Sir Thomas died following a short illness and his body is at the Port Moresby Funeral Home awaiting funeral arrangements.
His eldest son Sam Koraea told The National that his father was a truly remarkable man who was a well respected leader in Gulf, even throughout Papua New Guinea.
“My father will be remembered as one of the pioneer politicians who, together with Prime Minister Sir Michael Somare, Sir Ebia Olewale and other former politicians, paved the way for our independence,” he said.
“In 1968 he resigned from public service to contest the national elections for Kikori open seat. He won the seat by defeating Keith Tetley, who was the deputy chairman of parliamentary committee of Public Works and member of other parliamentary committees.
“In 1972 he contested the Gulf regional seat against former member Bert Counsel and won the seat and he held it from 1972 to 1977.
In this time he became chairman of the parliamentary committee of public works and the member of the other parliamentary committees and assistant speaker,” Koraea said.
He was again elected as Gulf regional member from 1977 to 1982. In 1977-78 he was the minister for media and broadcasting in the Somare-Chan government and also minister for works in 1978-79. He later became minister for justice in 1979-80.
He lost the regional seat in 1982 national elections but contested the Kerema open seat in 1992 and won. He held several parliamentary chairmanship posts within parliament and also was the assistant speaker. He held the Kerema open seat for two terms from 1992 to 2002.
Koraea said that in 2007 his father contested the Gulf regional seat but lost and was planning to contest in elections next year but has passed on.
Sir Thomas was born on Oct 10, 1937, at Siviri village and attended the London Missionary Society boarding school at Petoe mission station for four years in 1951-54.
He then attended Kerema Coronation Intermediate School in 1955-58. After completing four years he went to Sogeri Secondary School in Central for two years where he gained a standard 10 education in 1959-60.
He later attended Mageri Agriculture College in 1961 and graduated as an agriculture field officer where he worked as a field officer in Kerema for some time.
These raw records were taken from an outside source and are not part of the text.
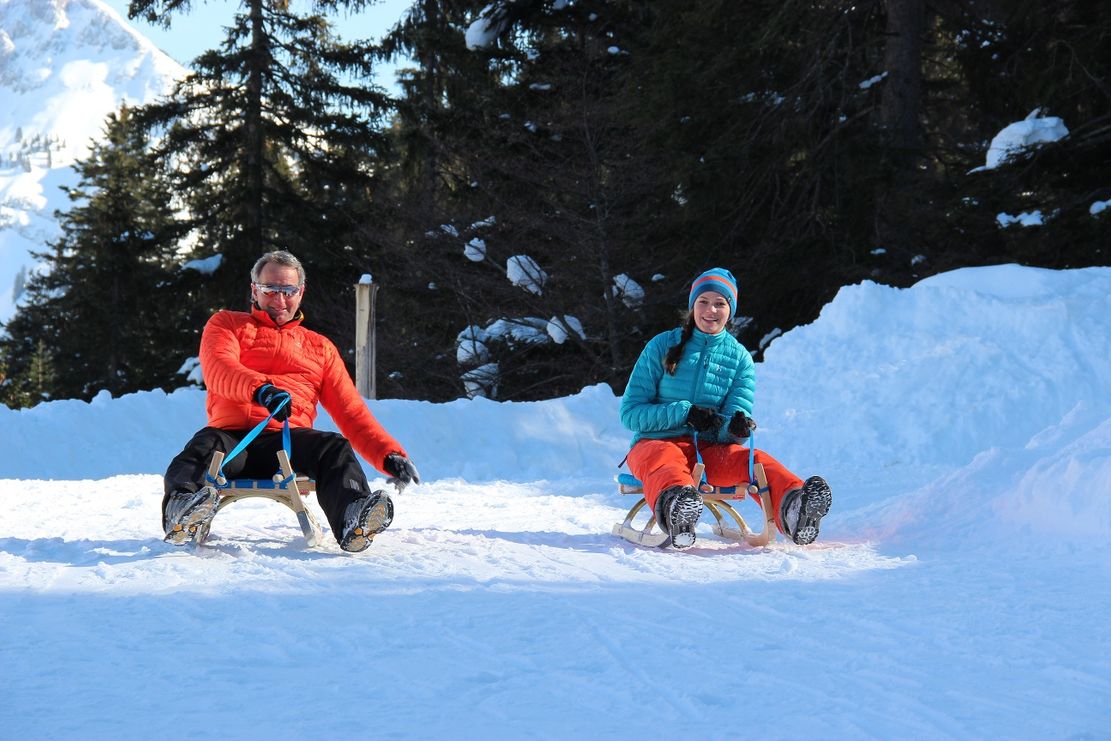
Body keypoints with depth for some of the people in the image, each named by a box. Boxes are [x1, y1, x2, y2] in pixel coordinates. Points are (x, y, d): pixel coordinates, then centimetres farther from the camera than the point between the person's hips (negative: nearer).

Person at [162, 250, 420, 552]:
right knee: (204, 445, -36)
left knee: (335, 448, -31)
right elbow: (218, 370, -2)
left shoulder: (320, 348, 28)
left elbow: (352, 413, 22)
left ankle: (352, 523, -58)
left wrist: (389, 455, 3)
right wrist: (260, 388, -25)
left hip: (288, 444, 1)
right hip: (233, 436, -1)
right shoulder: (226, 324, 22)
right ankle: (181, 514, -65)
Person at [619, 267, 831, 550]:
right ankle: (675, 512, -74)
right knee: (665, 463, -39)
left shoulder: (740, 358, 12)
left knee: (755, 460, -29)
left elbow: (733, 430, 3)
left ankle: (793, 508, -61)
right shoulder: (663, 346, 6)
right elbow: (630, 413, 0)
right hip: (658, 442, -2)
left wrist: (738, 426, -23)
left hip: (711, 450, 3)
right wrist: (684, 412, -15)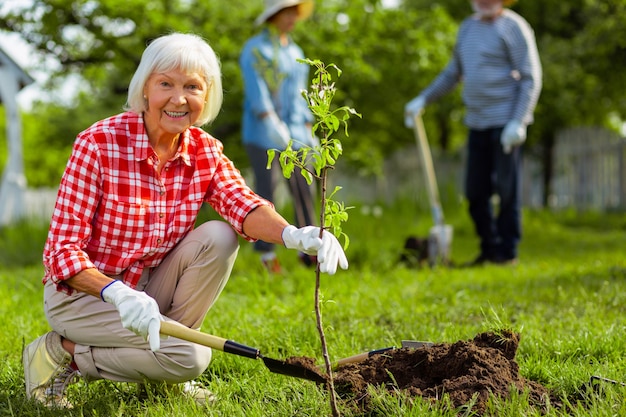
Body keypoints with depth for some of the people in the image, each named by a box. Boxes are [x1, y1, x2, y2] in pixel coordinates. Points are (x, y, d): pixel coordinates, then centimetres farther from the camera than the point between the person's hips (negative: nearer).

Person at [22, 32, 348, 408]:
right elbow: (62, 250, -23)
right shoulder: (98, 144, -20)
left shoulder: (206, 151, -5)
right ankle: (63, 352, -4)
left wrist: (294, 235, -47)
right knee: (191, 358, -24)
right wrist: (119, 294, -42)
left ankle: (164, 354, -1)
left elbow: (242, 205, -24)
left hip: (148, 289, 6)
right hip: (82, 291, -6)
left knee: (218, 238, -18)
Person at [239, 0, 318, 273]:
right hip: (263, 133, -6)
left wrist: (308, 130, 14)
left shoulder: (295, 52, 19)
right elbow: (255, 90, -12)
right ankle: (266, 252, -1)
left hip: (293, 132, 6)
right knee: (266, 189, -6)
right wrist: (272, 122, -23)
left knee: (302, 189, -1)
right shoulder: (255, 49, -2)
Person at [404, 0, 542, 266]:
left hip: (506, 122, -7)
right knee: (475, 191, 6)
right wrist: (423, 99, 19)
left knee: (507, 189, -3)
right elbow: (454, 72, 28)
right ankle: (489, 248, 19)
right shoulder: (468, 27, 16)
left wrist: (517, 121, -18)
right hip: (477, 123, 7)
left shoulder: (514, 27, -5)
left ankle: (508, 251, 6)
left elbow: (531, 79, -10)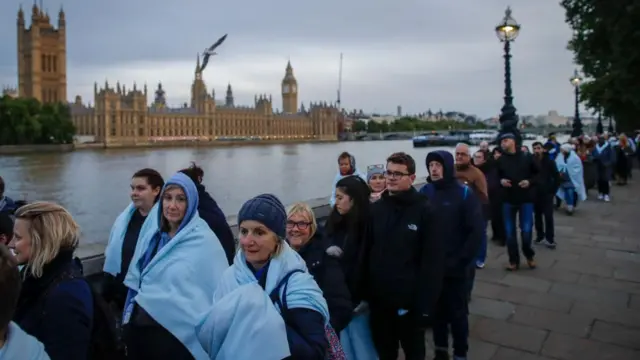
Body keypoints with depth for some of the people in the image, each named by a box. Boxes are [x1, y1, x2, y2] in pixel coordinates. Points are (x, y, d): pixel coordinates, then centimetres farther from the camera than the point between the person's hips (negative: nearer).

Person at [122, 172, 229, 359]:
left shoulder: (205, 241, -12)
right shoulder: (150, 237, 6)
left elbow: (220, 291, -11)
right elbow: (135, 284, 14)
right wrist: (129, 320, 14)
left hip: (176, 335, -5)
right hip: (138, 329, 5)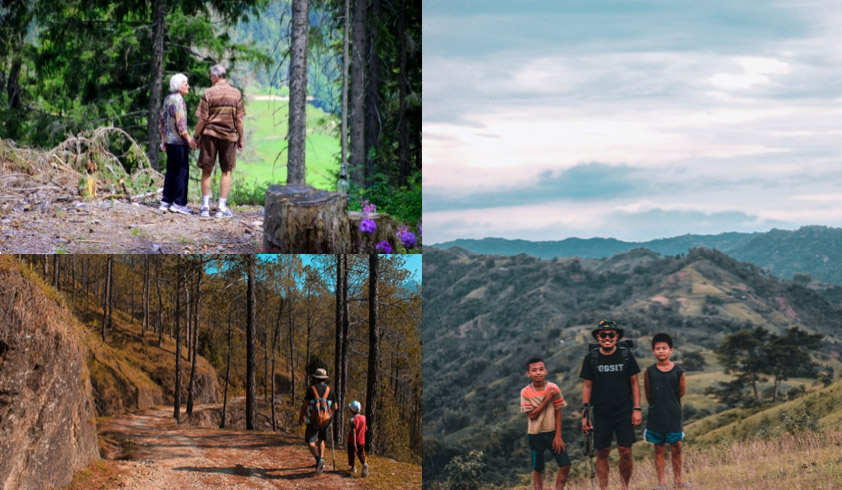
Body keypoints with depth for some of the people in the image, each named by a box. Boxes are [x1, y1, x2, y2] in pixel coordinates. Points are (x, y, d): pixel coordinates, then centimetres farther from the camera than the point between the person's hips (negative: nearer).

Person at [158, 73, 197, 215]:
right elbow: (180, 123, -20)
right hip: (179, 141, -9)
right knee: (182, 171, -4)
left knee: (171, 171, 13)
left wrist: (163, 140, 23)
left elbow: (161, 121, 18)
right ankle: (179, 203, -4)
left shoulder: (168, 99, 13)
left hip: (169, 140, 9)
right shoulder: (178, 100, -15)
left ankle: (166, 201, 15)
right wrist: (189, 139, -15)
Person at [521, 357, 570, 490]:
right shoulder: (526, 392, -9)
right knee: (537, 469, 7)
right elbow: (532, 415, -14)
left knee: (565, 464, -8)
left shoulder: (553, 388, -6)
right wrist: (547, 400, -20)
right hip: (535, 434, -1)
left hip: (552, 432, 1)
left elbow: (558, 413, -1)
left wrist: (558, 436, -5)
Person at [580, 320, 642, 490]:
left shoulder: (626, 356, 2)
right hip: (601, 414, 1)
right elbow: (587, 387, 7)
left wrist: (637, 409, -1)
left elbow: (634, 383, 6)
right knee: (602, 453, 1)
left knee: (625, 452, -5)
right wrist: (584, 414, 2)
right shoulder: (591, 358, 3)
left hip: (624, 412, -1)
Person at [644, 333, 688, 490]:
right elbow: (648, 395, 7)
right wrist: (657, 405, 10)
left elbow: (681, 392, 5)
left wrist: (668, 403, 9)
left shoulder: (678, 371, -3)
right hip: (655, 416, 0)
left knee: (676, 448, 3)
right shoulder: (649, 371, -1)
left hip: (673, 416, 0)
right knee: (659, 449, 5)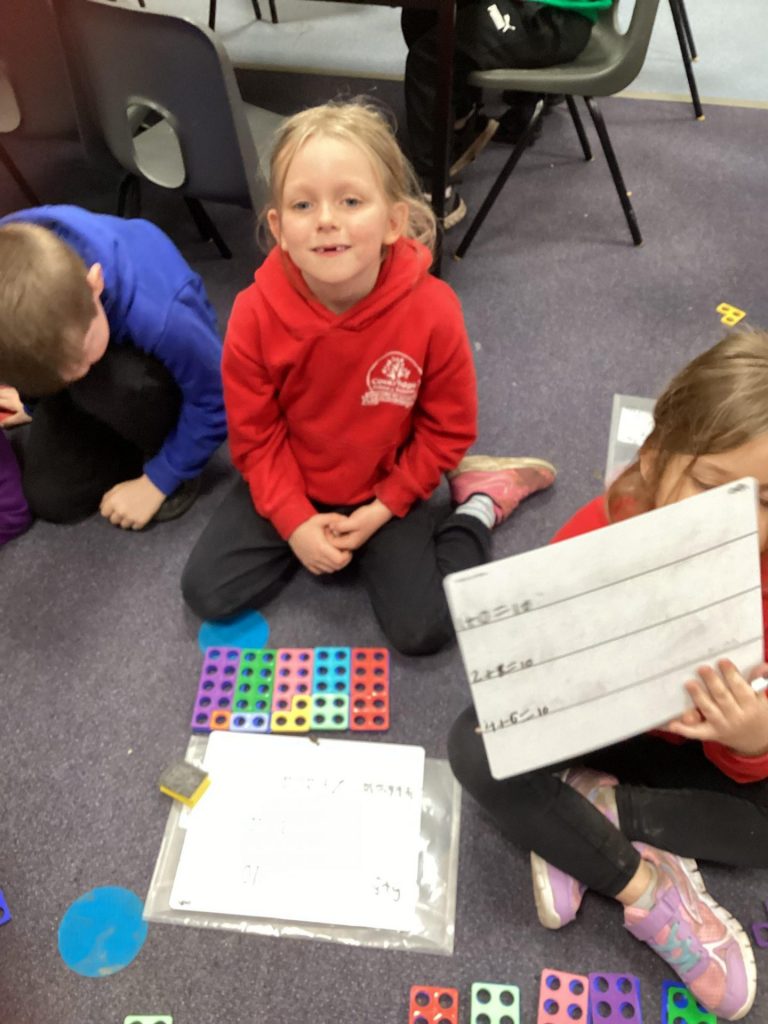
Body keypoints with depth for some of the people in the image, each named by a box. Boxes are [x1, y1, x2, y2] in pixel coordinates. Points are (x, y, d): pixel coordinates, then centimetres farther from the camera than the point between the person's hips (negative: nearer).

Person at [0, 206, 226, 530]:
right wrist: (30, 400, 10)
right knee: (49, 498, -7)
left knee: (115, 381, -39)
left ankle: (164, 445, -8)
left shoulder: (154, 315, -43)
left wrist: (157, 481, -20)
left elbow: (214, 398, -27)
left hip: (157, 367, -3)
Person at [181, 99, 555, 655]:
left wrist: (381, 510, -13)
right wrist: (295, 520, -16)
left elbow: (446, 428, -11)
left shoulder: (432, 311, -26)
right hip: (289, 485, 2)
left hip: (385, 487, -2)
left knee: (426, 629, -11)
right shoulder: (256, 313, -23)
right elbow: (254, 433, -9)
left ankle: (478, 502, 12)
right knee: (206, 594, -6)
In 1962 he attended the Vunadidir Local Government College in East New Britain and graduated as a local government officer.
He served six years from 1963-67 in the public service as a local government officer in the department of district administration in Gulf before joining politics.
Sir Thomas’ haus krai is at the family home at Rainbow Village at Gerehu.
The late Sir Thomas is survived by his wife Lady Elizabeth, eight children (two boys and six girls) and 10 grandchildren.